Microsoft’s new Windows 10 Insider build 16273 is mostly designed to improve stability and fix bugs ahead of the Fall Creators Update, but it does have a few new features too. One of them is the introduction of emoji notifications in My People, letting you use Skype emojis in your chats with friends and family through the Windows communication tool.
Although Microsoft’s Windows Insider program has for some time now maintained a couple of different “rings” — fast and slow — this preview build begins the new branch in the “Skip Ahead” program, giving those part of it their own release cycle. However, all Insiders will be getting builds more frequently as we edge closer to the launch of the Fall Creators Update.

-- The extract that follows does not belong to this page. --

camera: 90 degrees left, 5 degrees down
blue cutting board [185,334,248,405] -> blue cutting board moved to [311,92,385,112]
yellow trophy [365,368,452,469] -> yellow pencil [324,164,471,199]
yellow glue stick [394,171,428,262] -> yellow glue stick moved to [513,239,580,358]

Build 16273 itself adds the new emoji notifications for the My People chat tool — you can use the Windows Insider Emoji Bot to grab emojis from Skype — and a new font called Bahnschrift. A common road-sign font in Germany, it is not only a new style choice for Windows Insiders in its own right, but also leverages Microsoft’s new OpenType variable font system to offer an expanded spectrum of weighting. That means you can pick much more nuanced weights than just light, regular, or bold.
One feature that is being reserved for Skip Ahead members is a new mixed reality feature in the View 3D application. Using this update you can add 3D creations to the application and then interact with them in mixed reality. Working a little like the Disney Magic Bench that was recently unveiled, users will be able to take downloaded creations or ones they made themselves in apps like Paint 3D and have them come to life.

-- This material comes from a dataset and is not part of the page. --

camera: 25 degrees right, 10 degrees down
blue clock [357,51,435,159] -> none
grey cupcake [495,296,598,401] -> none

View 3D handles the tracking of the augmented reality characters, and also provides the ability to take high-resolution snapshots of them in action, making it easier than ever to share your augmented creations with the wider world.
Microsoft has also made a multitude of smaller changes in this Insider release, including fixes and improvements to Windows Shell, Microsoft Edge, and Windows inputs. For a look at all of the hundred plus fixes and changes, have a read of the full changelog on Microsoft’s blog.